We first conduct XAB test between the baseline and our proposed method to show the effect of our proposed framework that performs separate training of CycleGAN-based conversion for spectrum and CWT-based F0 modeling. Consistent with the previous experiments, our proposed framework is again denoted as CycleGAN-Separate. Listeners are asked to listen to the source utterances, the baseline, our proposed method and the reference utterances respectively. Then, they are asked to choose the one which sounds more similar to the reference in terms of emotional expression. We note that both frameworks perform spectral conversion in the same way, while our proposed framework performs a more sophisticated F0 conversion, that is to modeling with CWT, and then converting with CycleGAN. The results are reported in Figure 5 for 2 different emotional conversion scenarios that are N2A and N2S. We observe that the proposed CycleGAN-Separate outperforms the baseline framework in both experiments, which shows the effectiveness of prosody modeling and conversion, for emotional voice conversion.
We then conduct XAB test between joint and separate training to assess different training strategies for spectrum and prosody conversion. The results are reported in Figure 6 for two different emotional conversion scenarios N2A and N2S. We observed that the performance of separate training (denoted as CycleGAN-Separate) is much better than the joint training (denoted as CycleGAN-Joint). Our proposed method achieves 93.6 on N2A and 96.5 on N2S, which we believe are remarkable.

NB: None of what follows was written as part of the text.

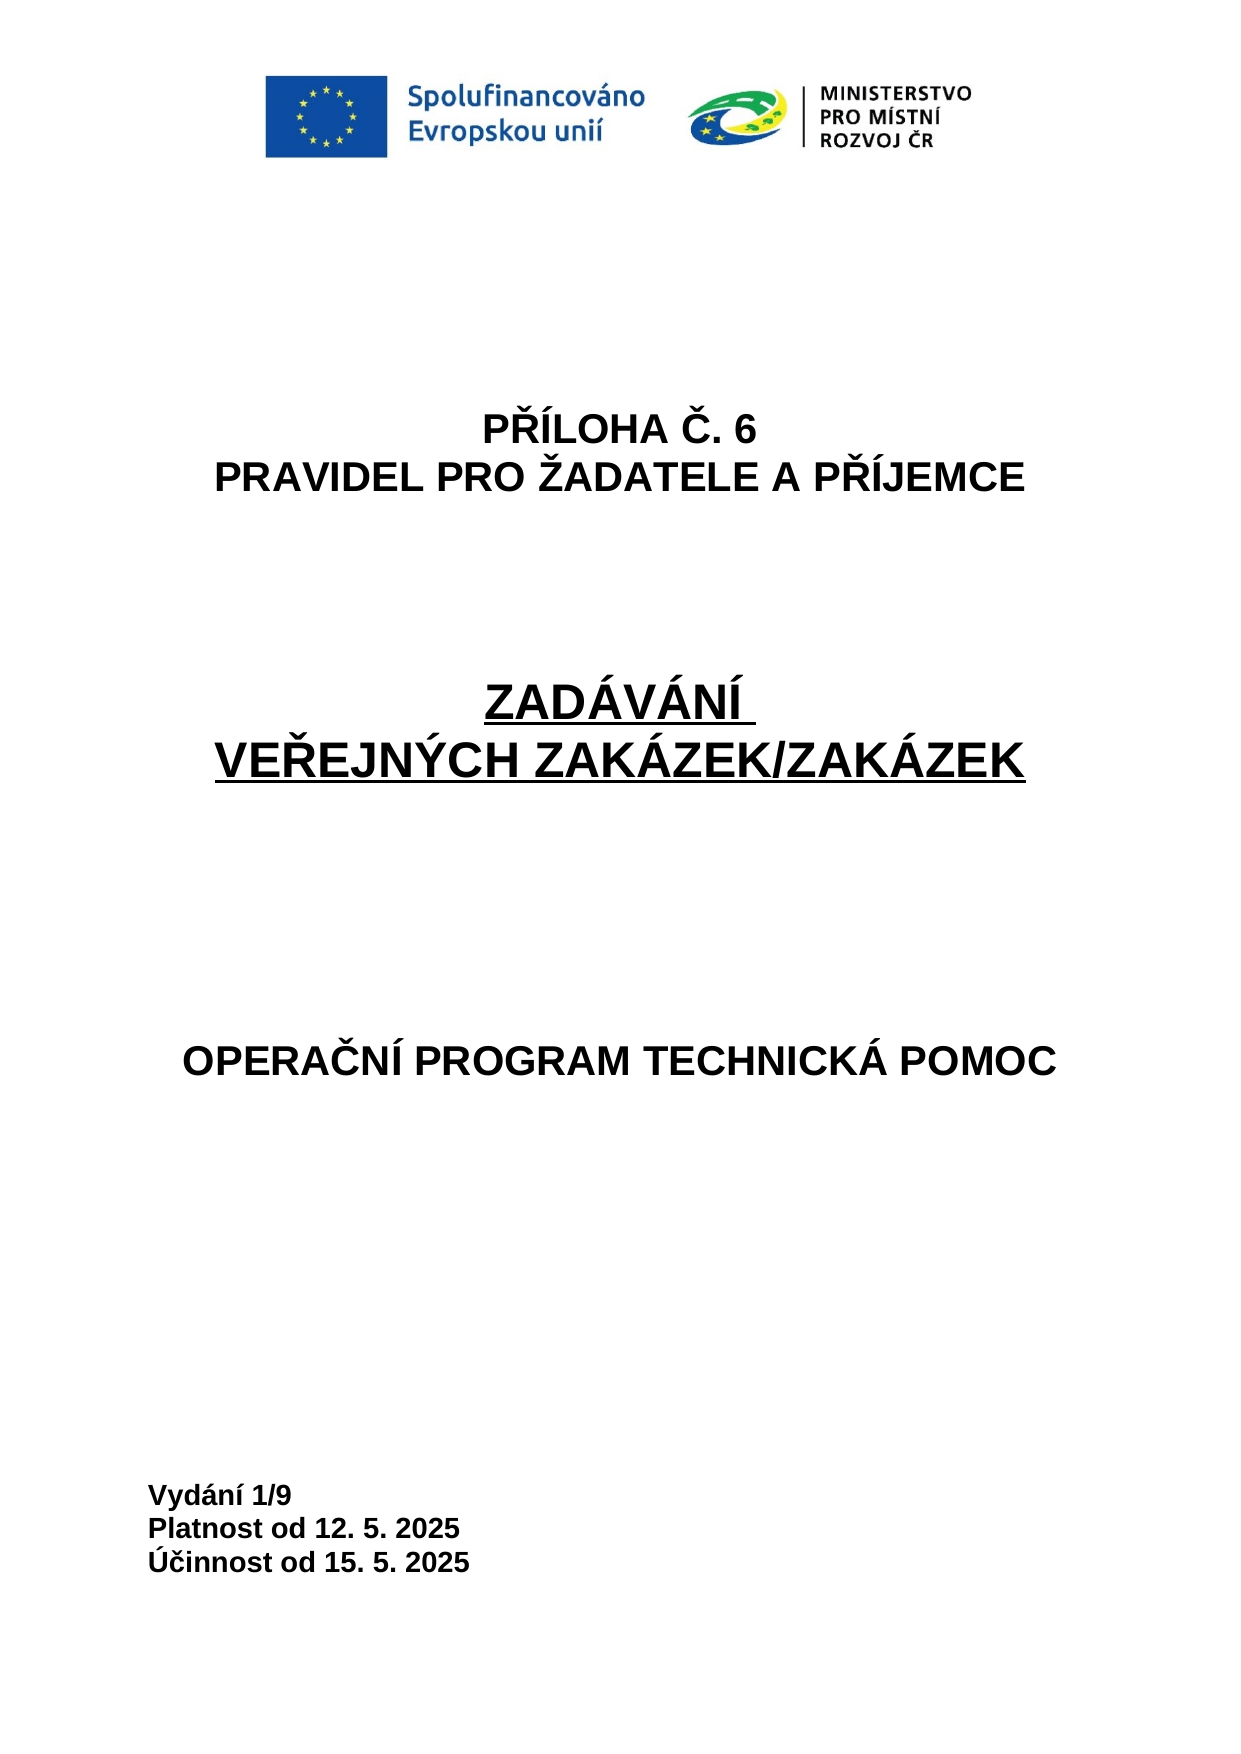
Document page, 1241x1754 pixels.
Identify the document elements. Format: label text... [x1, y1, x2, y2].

4.4 Joint vs. Separate Training of Spectrum and Prosody
We observe that the listeners prefer the separate training much better than the joint training. We consider that prosody is manifested at different time scales, which also consists of content-dependent, and content-independent elements.
The joint training ties the CWT coefficients of F0 with the spectral features at the frame level, that assumes that prosody is content-dependent. With the limited number of training samples (45 pairs and around 3 minutes of speech), the CycleGAN model resulting from the joint training doesn’t generalize well the emotional mapping for unseen content at run-time inference. With the separate training, the CycleGAN model is trained for spectrum and prosody separately. In this way, the prosody CycleGAN learns sufficiently well from the limited number of training samples between the emotion pairs in a content-independent manner. Therefore, separate training outperforms joint training in terms of emotion similarity.
In this paper, we propose a high-quality parallel-data-free emotional voice conversion framework. We perform both spectrum and prosody conversion, that is based on CycleGAN. We provide a non-linear method which uses CWT to decompose F0 into different timing-scales. Moreover, we also study the joint and separate training of CycleGAN for spectrum and prosody conversion. We observe that separate training of spectrum and prosody can achieve better performance than joint training, in terms of emotion similarity. Experimental results show that our proposed emotional voice conversion framework can achieve better performance than the baseline without the need of parallel training data.